Sorry to double-post, but I'm afraid if I edit my previous one, this will get lost. What I'm trying to say is that most of what we now consider essential to understanding this race or that one would be as distant and...foreign to Sulu or Uhura as it is to me. I might actually know more about relocation camps than Sulu - you never know. I at least have met people who were in one.
 
Another thing to consider though is the difference between diversity as a concept and respect for specific Earth cultures; Titan is a huge statement for diversity being an advantage, but the diversity comes from completely fictional cultures. Promoting the ideal of IDIC is different from trying to represent every possible human respectfully.
 
Oh, the comparison isn't perfect, I agree. But I was trying to give a basic comparison between the reactions towards A) having your most visible female "deservedly" being violated to death and B) having your most visible African American "deservedly" being killed in an unnecessarily hateful/stereotypical way.

It's not a very close comparison at all.

Janeway's death had little to do with her being female and everything to do with her being a Starfleet officer who actively sought out every chance she could to deal and/or undermine the Borg, taking exorbitant and even arrogant risks with the Borg, eventually one too many.

Elsewhere on this forum, there has been some discussion about how Avery Brooks insisted that the producers write his departure at the end of Season 7 to be with the Prophet as temporary, because he didn't want to reinforce the stereotype of the African-American father as one who abandoned his children at a whim. That, I can see. Janeway's fate is too intensely embedded in her relationship with the Borg, independent of her gender, for me to see a similarly close relationship.

I would have hoped that either of these things would have given ground for pause from any author/editor working under the active promotion of "hope". The appearance, if not the motivation behind it, is or would be pretty clear. And if you live life as a member of a minority group, you soon learn that how your particular minority is perceived is strongly dependent on how that minority is presented.

Speaking as a gay man, I hear that, but I don't see as necessary a relationship as you between Janeway's fate in Before Dishonor and her gender identity.

Hearing "Well, it wasn't meant that way" is a fairly useless argument under the circumstances - like shutting the gate after the horse is bolted. The presentation is still out there in the wider world, influencing perception.

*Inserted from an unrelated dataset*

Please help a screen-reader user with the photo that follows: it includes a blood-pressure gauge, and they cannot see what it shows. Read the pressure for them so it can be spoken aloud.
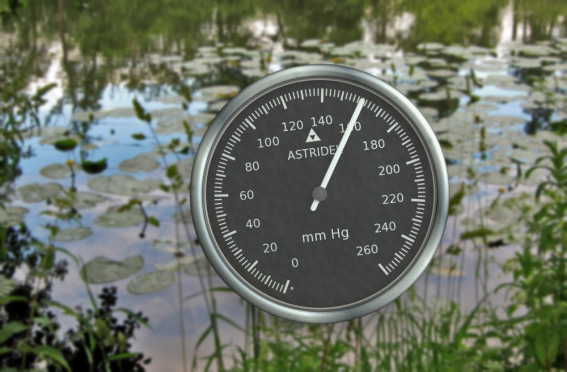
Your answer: 160 mmHg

From my perspective, it's not so much "it wasn't meant that way" as "it could be meant that way." Misogynists could, if they wanted, use Janeway's fate and its consequences as another example of why women shouldn't be captains. That's far from being an inevitable conclusion. I took from Before Dishonor an appreciation of Janeway's strength, misguided thought it might have been at times.

As for strong female characters, Seven of Nine has to be given plaudits: she escapes from Earth, manages to get to the Enterprise, leads the planetkiller in mortal battle against the Borg supercube, and delivers Endgame directly into the Borg consciousness, with Janeway's help. That is strength.